[Entries shown]

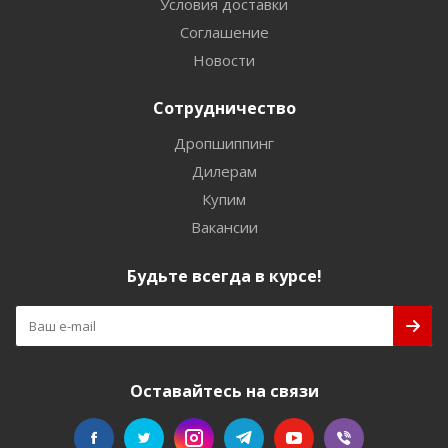
Условия доставки
Соглашение
Новости
Сотрудничество
Дропшиппинг
Дилерам
Купим
Вакансии
Будьте всегда в курсе!
Оставайтесь на связи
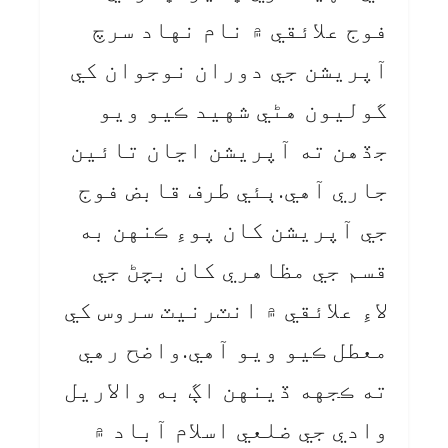
فوج علائقي ۾ نام نهاد سرچ
آپريشن جي دوران نوجوان کي
گوليون هڻي شهيد ڪيو ويو
جڏهن ته آپريشن اڃان تائين
جاري آهي.ٻئي طرف قابض فوج
جي آپريشن کان پوءِ ڪنهن به
قسم جي مظاهري کان بچڻ جي
لاءِ علائقي ۾ انٽرنيٽ سروس کي
معطل ڪيو ويو آهي.واضح رهي
ته ڪجهه ڏينهن اڳ به والاريل
وادي جي ضلعي اسلام آباد ۾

[/Entries shown]

Exercise aim: All lines from the one with "جڏهن ته آپريشن اڃان تائين" to the end of the entries above are to be written out exactly, the first and last included.

Exercise solution:
جڏهن ته آپريشن اڃان تائين
جاري آهي.ٻئي طرف قابض فوج
جي آپريشن کان پوءِ ڪنهن به
قسم جي مظاهري کان بچڻ جي
لاءِ علائقي ۾ انٽرنيٽ سروس کي
معطل ڪيو ويو آهي.واضح رهي
ته ڪجهه ڏينهن اڳ به والاريل
وادي جي ضلعي اسلام آباد ۾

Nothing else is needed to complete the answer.